Reality cooking competitions serve up some of the best fare on TV. The audience gets to enjoy watching chefs at war with each other—plus all the backstabbing, egomania, and melt-downs that go with it—and see innovative solutions to some pretty extraordinary challenges. Plus, the winning dishes may actually inspire you to “try this at home.”
Ready to dig in? Get started with this guide to the best reality cooking competitions on TV.
Since 2006, Bravo’s “Top Chef” has pitted a steady stream of rising chefs against one another in challenges that test their culinary skills and creativity. Presented by Padma Lakshmi and presided over by a panel of three colorful judges, the show’s unique challenges keep it a fulfilling creation season after season.
Each episode features a Quickfire and Elimination challenge. A fan favorite is Restaurant Wars, the elimination challenge in which two teams launch pop-up restaurants. The top three chefs of the season compete in the finale. The winner of Season 16 was awarded a cash prize of $125,000, another $50,000 in products from Williams Sonoma, and an editorial feature in Food & Wine Magazine.
Based on the original BBC show, “MasterChef America” debuted on FOX in 2010. Unlike “Top Chef,” which focuses on professional chefs, “MasterChef” features amateur and home cooks. Season 9 of “Master Chef America” debuted a new format in which a trio of celebrity chefs—vineyard owner/chef Joe Bastianich, Food Network favorite Aarón Sánchez, and “Hell’s Kitchen” veteran Gordon Ramsay—each select and mentor a promising contestant with the goal of transforming him or her into a culinary master. The grand prize is $250,000 and the “MasterChef” title.
If you like to imagine world-renowned chef Gordon Ramsay as a strict but loving father-figure/mentor, watch “MasterChef.” If you prefer to watch an acidic, bile-spewing Ramsay put aspiring chefs through incomparable challenges and then assess their flaws with brutal, devastating honesty, then “Hell’s Kitchen” is the show for you. While verbal abuse that passes for critique may have lost its luster for some viewers, there’s still something undeniably compelling about Ramsay’s rants, or the show or it wouldn’t have survived for such a long time.
Iron Chef America
Do you hunger for a combination of high camp, high drama, and fabulous ingredients? Do you relish watching genius chefs work at breakneck speed to create unforgettable dishes? Then the Food Network’s “Iron Chef America” will satisfy your every craving. The long-running show is currently helmed by “The Chairman,” portrayed by American actor/martial artist Mark Alan Dacascos and hosted by veteran TV chef/host Alton Brown. Each show features a cook-off between an up-and-coming challenger and the Iron Chef of his or her choice who must take the main ingredient in the mystery basket and transform it into a series of courses worthy of the culinary gods and a rotating panel of celebrity judges.
Former “Queer Eye for the Straight Guy” original cast member and culinary expert, Ted Allen, hosts this Food Network cooking competition in which chefs compete by cooking three-course meals. The twist: each course must include ingredients from a mystery basket, which often leads to mind-boggling concoctions as contestants struggle to incorporate items like Rocky Mountain oysters, pig’s blood, canned chicken, durian, leftover pizza, and fiddlehead ferns into an edible creation.
Each show features a fresh batch of cooking contenders, so viewers don’t get a chance to root for a favorite through a full season. However, there are “redemption” episodes that bring back former contestants to determine who will fall by the wayside once more and who will emerge as a Chopped Champion.

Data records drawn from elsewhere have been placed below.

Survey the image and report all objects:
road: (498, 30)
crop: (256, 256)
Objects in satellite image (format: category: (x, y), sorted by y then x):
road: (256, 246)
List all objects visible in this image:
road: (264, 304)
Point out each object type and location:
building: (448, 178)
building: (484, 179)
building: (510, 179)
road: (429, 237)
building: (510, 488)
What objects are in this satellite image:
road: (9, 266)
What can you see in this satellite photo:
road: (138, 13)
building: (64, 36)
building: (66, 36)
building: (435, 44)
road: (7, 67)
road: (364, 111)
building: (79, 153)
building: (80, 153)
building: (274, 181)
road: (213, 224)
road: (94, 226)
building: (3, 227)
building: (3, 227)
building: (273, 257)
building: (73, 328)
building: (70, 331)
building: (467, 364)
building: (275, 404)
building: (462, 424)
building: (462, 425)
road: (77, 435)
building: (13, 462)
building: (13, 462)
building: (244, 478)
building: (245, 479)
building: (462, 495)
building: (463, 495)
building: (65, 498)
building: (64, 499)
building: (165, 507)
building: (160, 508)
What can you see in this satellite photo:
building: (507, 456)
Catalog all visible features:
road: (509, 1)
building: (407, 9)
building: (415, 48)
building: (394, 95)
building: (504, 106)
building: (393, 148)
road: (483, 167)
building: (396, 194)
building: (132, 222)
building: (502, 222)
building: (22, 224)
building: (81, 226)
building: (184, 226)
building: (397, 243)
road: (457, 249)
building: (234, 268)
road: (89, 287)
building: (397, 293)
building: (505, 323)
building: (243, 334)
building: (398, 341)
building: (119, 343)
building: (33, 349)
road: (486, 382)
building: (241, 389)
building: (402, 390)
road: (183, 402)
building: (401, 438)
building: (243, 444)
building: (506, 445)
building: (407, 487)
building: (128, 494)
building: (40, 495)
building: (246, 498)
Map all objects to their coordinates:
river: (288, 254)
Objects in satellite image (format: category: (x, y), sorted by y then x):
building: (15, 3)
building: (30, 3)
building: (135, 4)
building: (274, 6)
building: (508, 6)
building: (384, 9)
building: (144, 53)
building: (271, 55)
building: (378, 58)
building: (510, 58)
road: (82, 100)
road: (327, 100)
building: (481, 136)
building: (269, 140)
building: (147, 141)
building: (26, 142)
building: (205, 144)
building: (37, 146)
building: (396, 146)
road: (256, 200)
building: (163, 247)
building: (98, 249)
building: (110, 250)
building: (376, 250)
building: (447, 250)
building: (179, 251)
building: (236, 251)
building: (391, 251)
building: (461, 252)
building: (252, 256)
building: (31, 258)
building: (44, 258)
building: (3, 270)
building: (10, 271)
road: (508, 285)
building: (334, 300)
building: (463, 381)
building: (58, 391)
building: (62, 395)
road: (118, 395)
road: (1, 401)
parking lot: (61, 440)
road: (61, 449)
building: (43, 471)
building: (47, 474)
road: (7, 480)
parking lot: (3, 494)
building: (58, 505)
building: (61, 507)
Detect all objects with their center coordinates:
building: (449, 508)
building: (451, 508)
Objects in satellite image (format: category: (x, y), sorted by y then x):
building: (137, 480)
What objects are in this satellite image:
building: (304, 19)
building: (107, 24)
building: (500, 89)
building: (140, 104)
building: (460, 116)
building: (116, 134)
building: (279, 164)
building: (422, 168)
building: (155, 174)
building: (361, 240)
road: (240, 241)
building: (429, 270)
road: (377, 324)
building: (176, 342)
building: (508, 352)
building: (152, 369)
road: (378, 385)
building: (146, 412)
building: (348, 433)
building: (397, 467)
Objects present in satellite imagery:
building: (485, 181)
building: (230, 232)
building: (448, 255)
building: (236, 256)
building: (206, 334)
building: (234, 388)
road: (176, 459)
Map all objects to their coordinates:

Honorable Mention Spin-offs
Like most movie sequels, reality spin-offs rarely succeed in recreating the magic of the original shows, but there are a few that have managed to beat the odds. These three reality cooking competition spin-offs are as engaging as the shows that spawned them.
- “Chopped Junior.” Amazing, inspiring, and just downright awesome, these talented, imaginative chefs between the ages of 9 and 15 take on the mystery basket ingredients with all the aplomb of their adult counterparts, and three rounds later—appetizer, entrée, and dessert—one of them walks away with bragging rights, a new chef’s coat, and $10,000.
- “Next Iron Chef.” In this “Iron Chef” permutation, 10 highly successful chefs take on food challenges in locales around the globe. The finale pits the top two contestants against one another in the Food Network’s Kitchen Stadium, where the winner is declared a new Iron Chef and can compete on “Iron Chef America.”
- “Top Chef Masters.” This Top Chef progeny stars world-renowned chefs. Each week they compete against each other, and one is eliminated until the finale in which the remaining chefs have a cook-off for the $100,000 grand prize (which is donated to the charity of their choice).